(What the task asks): Every line of the data should be retyped with no difference from the original.

(Collected data):
_ _ _ _

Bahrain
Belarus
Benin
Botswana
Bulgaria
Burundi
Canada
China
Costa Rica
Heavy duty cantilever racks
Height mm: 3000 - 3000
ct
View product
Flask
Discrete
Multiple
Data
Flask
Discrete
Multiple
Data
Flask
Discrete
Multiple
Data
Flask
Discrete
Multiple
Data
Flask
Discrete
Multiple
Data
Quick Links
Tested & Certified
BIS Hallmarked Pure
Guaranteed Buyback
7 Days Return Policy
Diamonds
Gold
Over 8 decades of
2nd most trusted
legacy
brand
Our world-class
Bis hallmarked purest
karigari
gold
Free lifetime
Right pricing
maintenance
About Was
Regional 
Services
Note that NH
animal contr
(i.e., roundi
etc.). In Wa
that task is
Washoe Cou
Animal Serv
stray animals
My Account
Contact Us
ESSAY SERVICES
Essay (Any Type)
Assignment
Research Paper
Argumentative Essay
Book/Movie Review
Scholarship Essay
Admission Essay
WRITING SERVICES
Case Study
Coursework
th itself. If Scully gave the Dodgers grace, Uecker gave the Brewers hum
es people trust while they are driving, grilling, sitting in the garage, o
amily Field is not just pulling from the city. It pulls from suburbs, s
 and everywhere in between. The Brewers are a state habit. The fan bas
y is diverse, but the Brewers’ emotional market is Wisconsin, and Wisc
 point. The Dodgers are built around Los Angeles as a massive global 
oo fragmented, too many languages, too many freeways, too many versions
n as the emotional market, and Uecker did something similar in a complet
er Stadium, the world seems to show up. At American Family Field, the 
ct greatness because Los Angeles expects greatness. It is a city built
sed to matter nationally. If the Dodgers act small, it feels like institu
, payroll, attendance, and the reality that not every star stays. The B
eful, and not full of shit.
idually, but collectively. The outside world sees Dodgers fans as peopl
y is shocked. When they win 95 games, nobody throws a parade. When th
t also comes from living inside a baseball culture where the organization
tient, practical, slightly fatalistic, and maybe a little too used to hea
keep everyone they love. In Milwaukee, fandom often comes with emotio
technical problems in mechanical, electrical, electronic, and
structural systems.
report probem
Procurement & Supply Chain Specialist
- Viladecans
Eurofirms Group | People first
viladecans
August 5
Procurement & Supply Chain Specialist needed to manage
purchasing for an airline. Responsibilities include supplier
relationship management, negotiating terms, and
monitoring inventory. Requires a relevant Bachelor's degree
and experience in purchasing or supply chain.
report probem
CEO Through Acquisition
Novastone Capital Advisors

_ _ _ _

(Solution to this task):
Bahrain
Belarus
Benin
Botswana
Bulgaria
Burundi
Canada
China
Costa Rica
Heavy duty cantilever racks
Height mm: 3000 - 3000
ct
View product
Flask
Discrete
Multiple
Data
Flask
Discrete
Multiple
Data
Flask
Discrete
Multiple
Data
Flask
Discrete
Multiple
Data
Flask
Discrete
Multiple
Data
Quick Links
Tested & Certified
BIS Hallmarked Pure
Guaranteed Buyback
7 Days Return Policy
Diamonds
Gold
Over 8 decades of
2nd most trusted
legacy
brand
Our world-class
Bis hallmarked purest
karigari
gold
Free lifetime
Right pricing
maintenance
About Was
Regional 
Services
Note that NH
animal contr
(i.e., roundi
etc.). In Wa
that task is
Washoe Cou
Animal Serv
stray animals
My Account
Contact Us
ESSAY SERVICES
Essay (Any Type)
Assignment
Research Paper
Argumentative Essay
Book/Movie Review
Scholarship Essay
Admission Essay
WRITING SERVICES
Case Study
Coursework
th itself. If Scully gave the Dodgers grace, Uecker gave the Brewers hum
es people trust while they are driving, grilling, sitting in the garage, o
amily Field is not just pulling from the city. It pulls from suburbs, s
 and everywhere in between. The Brewers are a state habit. The fan bas
y is diverse, but the Brewers’ emotional market is Wisconsin, and Wisc
 point. The Dodgers are built around Los Angeles as a massive global 
oo fragmented, too many languages, too many freeways, too many versions
n as the emotional market, and Uecker did something similar in a complet
er Stadium, the world seems to show up. At American Family Field, the 
ct greatness because Los Angeles expects greatness. It is a city built
sed to matter nationally. If the Dodgers act small, it feels like institu
, payroll, attendance, and the reality that not every star stays. The B
eful, and not full of shit.
idually, but collectively. The outside world sees Dodgers fans as peopl
y is shocked. When they win 95 games, nobody throws a parade. When th
t also comes from living inside a baseball culture where the organization
tient, practical, slightly fatalistic, and maybe a little too used to hea
keep everyone they love. In Milwaukee, fandom often comes with emotio
technical problems in mechanical, electrical, electronic, and
structural systems.
report probem
Procurement & Supply Chain Specialist
- Viladecans
Eurofirms Group | People first
viladecans
August 5
Procurement & Supply Chain Specialist needed to manage
purchasing for an airline. Responsibilities include supplier
relationship management, negotiating terms, and
monitoring inventory. Requires a relevant Bachelor's degree
and experience in purchasing or supply chain.
report probem
CEO Through Acquisition
Novastone Capital Advisors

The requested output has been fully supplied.